THE WORLD’S LARGEST
NUCLEAR STATION
IN PORT HOPE?
What does this mean for Northumberland County?
What are the alternatives?
How can you take action?
PROTECT NORTHUMBERLAND
Northumberland needs jobs, but this nuclear project is not the answer. Planning such a massive plant alone could take years and there is no guarantee that it will even prove feasible giving its enormous upfront costs and many lower cost alternatives.
By comparison, solar, wind and storage are ready to go with easy to access components and plenty of land in Wesleyville. We could start building a massive solar farm with storage on the proposed site today and have power flowing within two years. Offshore wind is another huge opportunity and could connect to transmission infrastructure already in place at the site.
Solar, wind and storage will deliver competitively priced power that will support job growth. Nuclear will deliver costly power that will deter new industries, data centres and other uses. With current economic conditions, asking companies to pay double the price or more for power isn’t a recipe for success.
Winds that blow across water are stronger and more consistent than winds that blow across land. That’s why many countries are rapidly expanding offshore wind. Ten European countries are joining forces to create a massive offshore wind farm in the North Sea.
Meanwhile, Ontario has access to four of the five Great Lakes, some of the largest inland water bodies on the planet. The Canadian side of Lake Ontario alone is 10,000 km2. Great Lakes wind farms with a lake bed footprint of less than one square kilometre could supply all of Ontario’s electricity needs. Connections to offshore wind farms could be built at Wesleyville, Nanticoke, and St. Clair Township where OPG has disused power sites.
Offshore wind is a huge opportunity for Ontario to kickstart a new industry while our American neighbours turn their back on this massive opportunity. It could create demand for Ontario-made steel, electrical components and for batteries, all while supplying low-cost power. Ontario shipyards could help build platforms and support vessels used to install them.
Wind also pairs well with solar with wind strongest over the winter months when solar is more limited.
Solar has become the lowest cost way to supply energy pretty much anywhere.
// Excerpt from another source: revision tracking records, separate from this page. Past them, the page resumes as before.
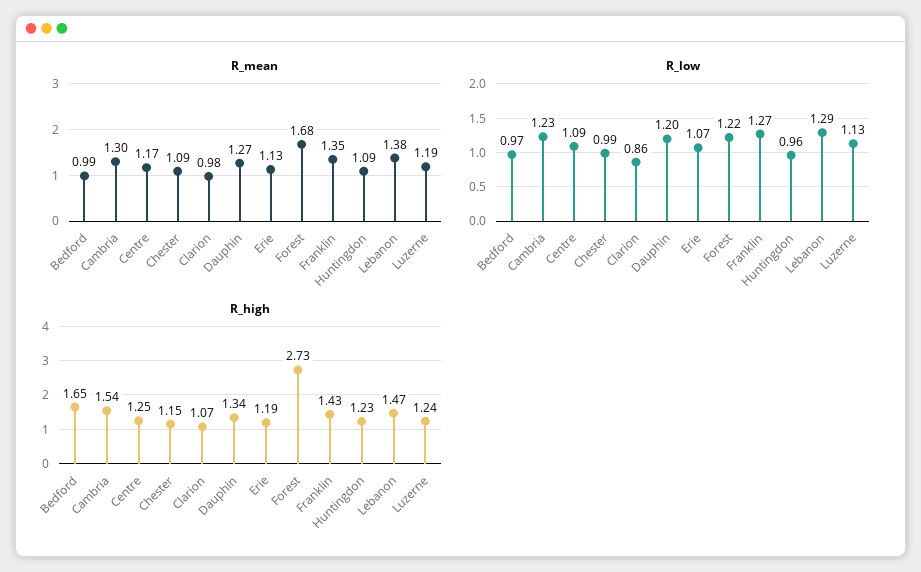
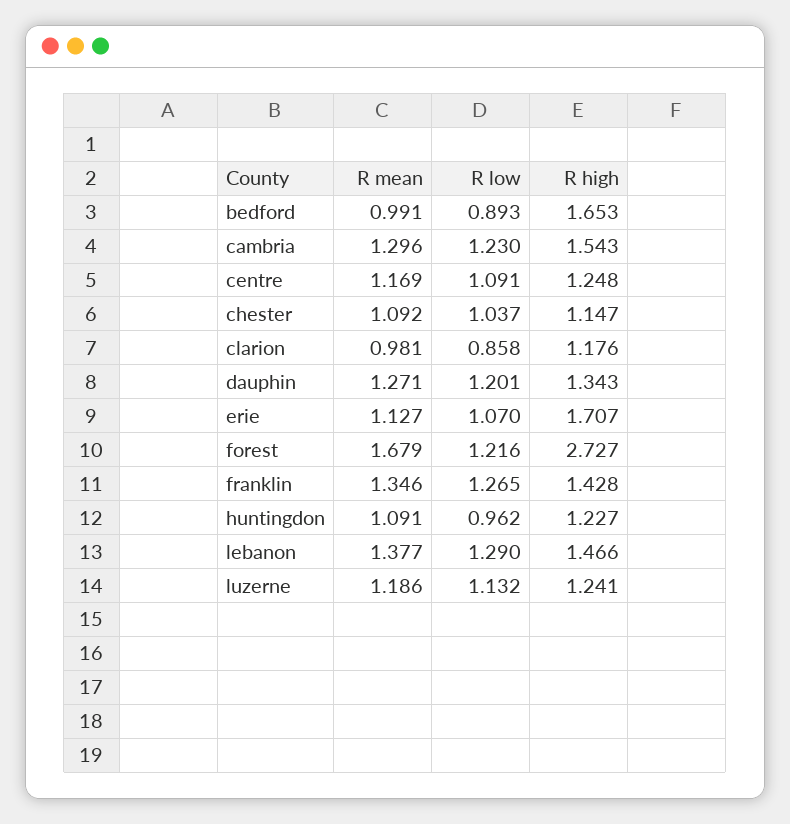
  {
    "R_mean": {
      "Bedford": 0.991,
      "Cambria": 1.296,
      "Centre": 1.169,
      "Chester": 1.092,
      "Clarion": 0.981,
      "Dauphin": 1.271,
      "Erie": 1.127,
      "Forest": 1.679,
      "Franklin": 1.346,
      "Huntingdon": 1.091,
      "Lebanon": 1.377,
      "Luzerne": 1.186
    },
    "R_low": {
-     "Bedford": 0.97,
+     "Bedford": 0.893,
      "Cambria": 1.23,
      "Centre": 1.091,
-     "Chester": 0.99,
+     "Chester": 1.037,
      "Clarion": 0.858,
      "Dauphin": 1.201,
      "Erie": 1.07,
      "Forest": 1.216,
      "Franklin": 1.265,
      "Huntingdon": 0.962,
      "Lebanon": 1.29,
      "Luzerne": 1.132
    },
    "R_high": {
      "Bedford": 1.653,
      "Cambria": 1.543,
      "Centre": 1.248,
      "Chester": 1.147,
-     "Clarion": 1.07,
+     "Clarion": 1.176,
      "Dauphin": 1.343,
-     "Erie": 1.19,
+     "Erie": 1.707,
      "Forest": 2.727,
      "Franklin": 1.428,
      "Huntingdon": 1.227,
      "Lebanon": 1.466,
      "Luzerne": 1.241
    }
  }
Today’s panels are far more efficient than panels from the days of Ontario’s first forays into solar (and promising new technology could dramatically increase this even further in the near future) and costs have dropped rapidly over the last decade thanks to the massive increases in manufacturing capacity. Unlike nuclear components, solar panels really can be produced by the millions.
As the Ember Energy Institute notes, the “latest numbers on solar deployment in 2025 defy gravity, with annual solar installations continuing their sharp rise. In a world of volatile energy markets, solar offers domestically produced power that can be rolled out at record speed to meet growing demand . . .”
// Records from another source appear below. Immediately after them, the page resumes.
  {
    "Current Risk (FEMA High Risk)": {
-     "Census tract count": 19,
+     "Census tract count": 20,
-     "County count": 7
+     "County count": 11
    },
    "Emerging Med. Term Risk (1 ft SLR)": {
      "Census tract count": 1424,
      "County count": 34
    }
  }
With battery prices falling steeply, the combination of solar and storage is now unstoppable. Of course, solar can also be paired with wind, backed up by water power or combined with other storage methods, like compressed air or heat storage to provide steady reliable power around the clock.
Solar on rooftops, parking lots or even corn fields used to grow inputs for ethanol production (a sunset industry as EV adoption accelerates) can be used to produce low cost zero emissions power without requiring new land use.
Solar, of course, also peaks on hot summer days when Ontario’s electricity demand hits its highest point thanks to air conditioning use. Instead of running expensive and polluting gas plants on days when air quality is often poor, we can use clean solar instead.
Around the world today, new renewable power installations add as much power every two days as nuclear adds in a year. In 2024, China – one of the few places actively building new nuclear – added more than 200 times more renewable energy output than nuclear to its power system.
This chart explains why.
Solar and wind are projected to fall by another 20-50% in cost in the next ten years. Nuclear simply can’t compete with a dynamic mix of renewables plus storage on cost, reliability or speed. Ontario is going to be left with expensive power if it pursues gigantic nuclear projects while our neighbours and competitors go all in on low-cost renewable energy.
Late last year, the United Nations declared that renewable energy has hit a tipping point and is now rapidly overtaking all other energy sources on cost. According to the UN, solar power now is 41% cheaper and wind power is 53% cheaper than the lowest-cost fossil fuel. Over 90% of all electricity generating capacity added worldwide was renewable in 2024.
Renewable energy projects take anywhere from a few months to a couple of years to construct. By contrast, every nuclear in Ontario’s history has been late and over budget, including the Darlington refurbishment project. New nuclear will take 10-20 years to plan and build – decades in which already lower cost renewable energy and storage costs will continue to fall.